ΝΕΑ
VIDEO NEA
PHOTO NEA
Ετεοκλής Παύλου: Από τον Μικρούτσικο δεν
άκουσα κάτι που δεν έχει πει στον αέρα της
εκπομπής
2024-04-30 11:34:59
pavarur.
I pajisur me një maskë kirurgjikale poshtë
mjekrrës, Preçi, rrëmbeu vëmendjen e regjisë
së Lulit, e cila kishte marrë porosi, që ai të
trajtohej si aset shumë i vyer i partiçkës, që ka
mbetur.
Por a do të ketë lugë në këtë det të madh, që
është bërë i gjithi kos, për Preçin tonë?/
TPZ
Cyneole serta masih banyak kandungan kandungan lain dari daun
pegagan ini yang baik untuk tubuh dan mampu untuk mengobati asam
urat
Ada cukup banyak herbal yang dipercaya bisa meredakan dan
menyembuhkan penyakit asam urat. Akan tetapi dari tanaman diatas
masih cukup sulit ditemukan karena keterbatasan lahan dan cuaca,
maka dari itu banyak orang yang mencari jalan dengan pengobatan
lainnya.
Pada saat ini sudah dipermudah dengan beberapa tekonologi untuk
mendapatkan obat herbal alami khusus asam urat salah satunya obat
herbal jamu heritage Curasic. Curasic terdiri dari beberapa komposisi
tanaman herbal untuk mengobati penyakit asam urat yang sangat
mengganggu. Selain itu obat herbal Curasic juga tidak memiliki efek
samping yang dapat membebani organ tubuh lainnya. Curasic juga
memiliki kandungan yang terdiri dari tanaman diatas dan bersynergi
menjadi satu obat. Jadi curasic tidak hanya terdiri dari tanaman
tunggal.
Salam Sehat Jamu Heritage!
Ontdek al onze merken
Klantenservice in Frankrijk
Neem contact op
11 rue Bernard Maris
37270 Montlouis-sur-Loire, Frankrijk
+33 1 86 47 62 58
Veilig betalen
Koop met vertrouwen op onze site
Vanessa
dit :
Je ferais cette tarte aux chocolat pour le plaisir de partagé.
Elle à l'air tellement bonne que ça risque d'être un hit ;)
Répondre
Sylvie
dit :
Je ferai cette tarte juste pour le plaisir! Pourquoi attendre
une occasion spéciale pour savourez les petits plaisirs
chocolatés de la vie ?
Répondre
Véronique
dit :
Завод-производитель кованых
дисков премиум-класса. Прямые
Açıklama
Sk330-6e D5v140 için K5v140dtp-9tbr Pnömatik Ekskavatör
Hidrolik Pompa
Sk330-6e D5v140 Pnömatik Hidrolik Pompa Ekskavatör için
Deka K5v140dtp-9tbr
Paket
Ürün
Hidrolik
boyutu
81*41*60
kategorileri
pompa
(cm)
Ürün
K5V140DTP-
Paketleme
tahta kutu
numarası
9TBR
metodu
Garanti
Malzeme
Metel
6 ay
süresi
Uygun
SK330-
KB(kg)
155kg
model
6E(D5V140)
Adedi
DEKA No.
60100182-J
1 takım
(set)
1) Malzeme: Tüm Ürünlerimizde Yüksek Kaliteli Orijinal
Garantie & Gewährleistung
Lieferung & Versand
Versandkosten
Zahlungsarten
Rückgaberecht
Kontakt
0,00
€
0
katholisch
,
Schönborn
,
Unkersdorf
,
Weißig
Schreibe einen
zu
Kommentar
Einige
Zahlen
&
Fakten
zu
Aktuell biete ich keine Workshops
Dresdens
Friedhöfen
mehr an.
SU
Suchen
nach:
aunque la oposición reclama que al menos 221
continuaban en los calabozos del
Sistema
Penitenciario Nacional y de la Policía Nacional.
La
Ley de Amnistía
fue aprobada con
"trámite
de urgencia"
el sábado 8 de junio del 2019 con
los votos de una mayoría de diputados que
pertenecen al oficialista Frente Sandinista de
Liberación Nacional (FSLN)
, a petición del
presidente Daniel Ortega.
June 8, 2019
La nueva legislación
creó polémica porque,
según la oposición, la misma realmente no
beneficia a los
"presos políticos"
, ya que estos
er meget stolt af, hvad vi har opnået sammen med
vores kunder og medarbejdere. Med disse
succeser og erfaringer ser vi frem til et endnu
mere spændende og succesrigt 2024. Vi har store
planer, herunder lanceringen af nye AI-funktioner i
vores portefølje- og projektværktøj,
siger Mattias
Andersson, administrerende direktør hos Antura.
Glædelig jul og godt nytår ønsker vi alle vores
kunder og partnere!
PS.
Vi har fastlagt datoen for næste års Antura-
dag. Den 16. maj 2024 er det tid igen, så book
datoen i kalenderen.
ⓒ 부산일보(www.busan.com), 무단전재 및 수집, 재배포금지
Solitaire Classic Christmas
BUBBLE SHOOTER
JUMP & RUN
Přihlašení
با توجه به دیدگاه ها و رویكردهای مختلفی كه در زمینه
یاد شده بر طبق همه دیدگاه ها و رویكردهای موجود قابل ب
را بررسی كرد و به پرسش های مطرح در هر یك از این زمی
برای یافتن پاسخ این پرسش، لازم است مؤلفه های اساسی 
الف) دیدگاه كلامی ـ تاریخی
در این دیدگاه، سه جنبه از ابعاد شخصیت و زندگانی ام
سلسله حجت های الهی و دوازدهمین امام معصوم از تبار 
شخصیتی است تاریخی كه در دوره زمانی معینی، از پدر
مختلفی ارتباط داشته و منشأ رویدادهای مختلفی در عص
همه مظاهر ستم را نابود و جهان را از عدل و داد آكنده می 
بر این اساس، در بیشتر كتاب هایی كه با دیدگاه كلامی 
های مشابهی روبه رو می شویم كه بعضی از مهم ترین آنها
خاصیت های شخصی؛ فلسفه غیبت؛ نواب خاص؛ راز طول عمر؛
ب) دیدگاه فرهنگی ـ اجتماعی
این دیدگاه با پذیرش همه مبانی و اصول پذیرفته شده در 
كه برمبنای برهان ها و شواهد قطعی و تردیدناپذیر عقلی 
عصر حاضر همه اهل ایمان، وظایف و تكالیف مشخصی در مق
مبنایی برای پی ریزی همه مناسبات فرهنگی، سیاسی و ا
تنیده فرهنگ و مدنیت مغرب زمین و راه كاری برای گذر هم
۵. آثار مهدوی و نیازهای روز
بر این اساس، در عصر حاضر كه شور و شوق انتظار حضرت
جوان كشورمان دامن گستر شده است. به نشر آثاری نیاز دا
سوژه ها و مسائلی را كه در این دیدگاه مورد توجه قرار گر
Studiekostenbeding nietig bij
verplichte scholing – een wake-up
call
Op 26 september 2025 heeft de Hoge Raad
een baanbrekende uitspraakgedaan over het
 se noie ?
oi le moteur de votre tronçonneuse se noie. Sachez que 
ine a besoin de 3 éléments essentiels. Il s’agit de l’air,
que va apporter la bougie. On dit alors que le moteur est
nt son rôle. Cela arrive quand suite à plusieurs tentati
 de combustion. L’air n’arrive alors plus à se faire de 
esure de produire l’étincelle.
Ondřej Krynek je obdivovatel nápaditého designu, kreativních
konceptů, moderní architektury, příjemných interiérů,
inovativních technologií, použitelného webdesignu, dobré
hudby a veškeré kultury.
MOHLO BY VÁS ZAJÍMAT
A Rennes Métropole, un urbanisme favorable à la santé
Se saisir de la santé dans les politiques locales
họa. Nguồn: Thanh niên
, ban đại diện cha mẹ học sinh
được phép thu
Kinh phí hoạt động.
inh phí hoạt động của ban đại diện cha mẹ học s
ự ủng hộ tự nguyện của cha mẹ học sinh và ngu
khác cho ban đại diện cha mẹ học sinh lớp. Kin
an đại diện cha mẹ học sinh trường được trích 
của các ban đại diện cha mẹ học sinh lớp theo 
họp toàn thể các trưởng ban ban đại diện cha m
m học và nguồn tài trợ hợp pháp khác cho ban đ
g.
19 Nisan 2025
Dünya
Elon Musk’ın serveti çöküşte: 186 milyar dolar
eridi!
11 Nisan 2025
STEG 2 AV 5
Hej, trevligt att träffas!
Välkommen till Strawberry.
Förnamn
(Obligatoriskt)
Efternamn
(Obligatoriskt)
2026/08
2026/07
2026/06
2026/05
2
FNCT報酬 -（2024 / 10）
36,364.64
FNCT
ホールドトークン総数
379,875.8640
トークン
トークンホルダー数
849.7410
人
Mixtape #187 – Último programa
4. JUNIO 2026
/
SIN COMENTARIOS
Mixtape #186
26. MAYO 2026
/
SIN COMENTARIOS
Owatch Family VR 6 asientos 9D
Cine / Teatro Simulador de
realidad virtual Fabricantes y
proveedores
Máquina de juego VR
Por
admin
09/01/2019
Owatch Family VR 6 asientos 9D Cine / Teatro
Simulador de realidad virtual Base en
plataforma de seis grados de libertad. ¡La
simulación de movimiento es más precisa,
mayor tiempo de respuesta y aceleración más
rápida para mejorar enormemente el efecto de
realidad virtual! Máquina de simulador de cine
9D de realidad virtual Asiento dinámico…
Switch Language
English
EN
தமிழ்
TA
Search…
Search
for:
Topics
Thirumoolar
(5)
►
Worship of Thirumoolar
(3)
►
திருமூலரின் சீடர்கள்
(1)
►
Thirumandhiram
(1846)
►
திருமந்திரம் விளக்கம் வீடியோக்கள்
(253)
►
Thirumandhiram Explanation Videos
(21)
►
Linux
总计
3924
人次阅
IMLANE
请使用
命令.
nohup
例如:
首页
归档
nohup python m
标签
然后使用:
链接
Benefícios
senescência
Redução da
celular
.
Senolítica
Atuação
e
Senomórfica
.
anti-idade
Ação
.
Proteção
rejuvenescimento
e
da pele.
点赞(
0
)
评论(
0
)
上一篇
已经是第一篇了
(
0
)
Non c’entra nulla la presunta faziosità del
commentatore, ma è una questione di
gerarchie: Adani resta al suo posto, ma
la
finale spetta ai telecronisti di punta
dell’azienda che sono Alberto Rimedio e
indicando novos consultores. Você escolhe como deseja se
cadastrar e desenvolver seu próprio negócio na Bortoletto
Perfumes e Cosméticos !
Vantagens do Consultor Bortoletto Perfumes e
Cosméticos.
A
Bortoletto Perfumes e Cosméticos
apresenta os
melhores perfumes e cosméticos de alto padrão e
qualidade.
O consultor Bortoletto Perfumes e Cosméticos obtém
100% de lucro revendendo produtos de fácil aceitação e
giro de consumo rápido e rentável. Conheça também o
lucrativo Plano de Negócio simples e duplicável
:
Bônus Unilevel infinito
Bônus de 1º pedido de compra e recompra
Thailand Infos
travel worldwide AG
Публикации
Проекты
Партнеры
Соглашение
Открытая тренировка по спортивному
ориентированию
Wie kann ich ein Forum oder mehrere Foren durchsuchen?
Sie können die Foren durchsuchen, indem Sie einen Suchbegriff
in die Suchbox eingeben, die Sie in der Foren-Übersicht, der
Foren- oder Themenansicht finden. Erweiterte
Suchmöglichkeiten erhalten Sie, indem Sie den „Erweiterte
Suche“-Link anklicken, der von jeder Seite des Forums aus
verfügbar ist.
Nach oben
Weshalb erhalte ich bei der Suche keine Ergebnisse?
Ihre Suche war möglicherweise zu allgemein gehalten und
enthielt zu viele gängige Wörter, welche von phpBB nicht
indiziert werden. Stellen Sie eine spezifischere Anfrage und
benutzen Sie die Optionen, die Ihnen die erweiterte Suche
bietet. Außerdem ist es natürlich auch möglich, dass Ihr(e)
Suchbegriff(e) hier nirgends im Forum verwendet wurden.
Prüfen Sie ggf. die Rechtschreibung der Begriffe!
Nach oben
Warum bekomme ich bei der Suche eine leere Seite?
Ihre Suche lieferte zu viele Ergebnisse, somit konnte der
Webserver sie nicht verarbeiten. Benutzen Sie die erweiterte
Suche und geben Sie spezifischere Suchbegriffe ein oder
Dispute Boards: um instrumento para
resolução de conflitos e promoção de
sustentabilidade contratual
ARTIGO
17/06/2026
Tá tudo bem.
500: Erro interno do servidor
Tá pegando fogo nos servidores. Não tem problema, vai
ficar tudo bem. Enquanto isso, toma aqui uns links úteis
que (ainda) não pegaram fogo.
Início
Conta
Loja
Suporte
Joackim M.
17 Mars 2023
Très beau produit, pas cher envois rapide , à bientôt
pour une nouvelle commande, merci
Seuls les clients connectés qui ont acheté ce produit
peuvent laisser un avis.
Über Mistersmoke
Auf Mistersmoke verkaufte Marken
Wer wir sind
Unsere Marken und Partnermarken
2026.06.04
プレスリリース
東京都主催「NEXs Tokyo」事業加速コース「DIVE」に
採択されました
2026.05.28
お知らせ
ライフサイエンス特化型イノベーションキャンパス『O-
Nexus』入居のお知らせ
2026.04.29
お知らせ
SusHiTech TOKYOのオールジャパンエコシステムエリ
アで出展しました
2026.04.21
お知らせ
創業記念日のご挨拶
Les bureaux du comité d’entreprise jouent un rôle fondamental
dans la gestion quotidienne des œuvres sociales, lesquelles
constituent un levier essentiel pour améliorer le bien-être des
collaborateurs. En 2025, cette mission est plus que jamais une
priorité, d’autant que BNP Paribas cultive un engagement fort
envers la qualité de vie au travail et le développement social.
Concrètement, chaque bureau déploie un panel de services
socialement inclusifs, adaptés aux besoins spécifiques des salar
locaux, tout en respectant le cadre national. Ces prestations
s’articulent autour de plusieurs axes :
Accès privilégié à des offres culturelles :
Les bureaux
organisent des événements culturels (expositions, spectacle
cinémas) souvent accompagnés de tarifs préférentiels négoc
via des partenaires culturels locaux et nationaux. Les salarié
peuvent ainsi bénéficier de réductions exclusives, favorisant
__________________________________________________
__PROBLEM DETAILS__
Reproduce word for word every line of the entries from the very first one through the line containing "Je ferais cette", with both of those lines included.

__EXERCISE ANSWER__
ΝΕΑ
VIDEO NEA
PHOTO NEA
Ετεοκλής Παύλου: Από τον Μικρούτσικο δεν
άκουσα κάτι που δεν έχει πει στον αέρα της
εκπομπής
2024-04-30 11:34:59
pavarur.
I pajisur me një maskë kirurgjikale poshtë
mjekrrës, Preçi, rrëmbeu vëmendjen e regjisë
së Lulit, e cila kishte marrë porosi, që ai të
trajtohej si aset shumë i vyer i partiçkës, që ka
mbetur.
Por a do të ketë lugë në këtë det të madh, që
është bërë i gjithi kos, për Preçin tonë?/
TPZ
Cyneole serta masih banyak kandungan kandungan lain dari daun
pegagan ini yang baik untuk tubuh dan mampu untuk mengobati asam
urat
Ada cukup banyak herbal yang dipercaya bisa meredakan dan
menyembuhkan penyakit asam urat. Akan tetapi dari tanaman diatas
masih cukup sulit ditemukan karena keterbatasan lahan dan cuaca,
maka dari itu banyak orang yang mencari jalan dengan pengobatan
lainnya.
Pada saat ini sudah dipermudah dengan beberapa tekonologi untuk
mendapatkan obat herbal alami khusus asam urat salah satunya obat
herbal jamu heritage Curasic. Curasic terdiri dari beberapa komposisi
tanaman herbal untuk mengobati penyakit asam urat yang sangat
mengganggu. Selain itu obat herbal Curasic juga tidak memiliki efek
samping yang dapat membebani organ tubuh lainnya. Curasic juga
memiliki kandungan yang terdiri dari tanaman diatas dan bersynergi
menjadi satu obat. Jadi curasic tidak hanya terdiri dari tanaman
tunggal.
Salam Sehat Jamu Heritage!
Ontdek al onze merken
Klantenservice in Frankrijk
Neem contact op
11 rue Bernard Maris
37270 Montlouis-sur-Loire, Frankrijk
+33 1 86 47 62 58
Veilig betalen
Koop met vertrouwen op onze site
Vanessa
dit :
Je ferais cette tarte aux chocolat pour le plaisir de partagé.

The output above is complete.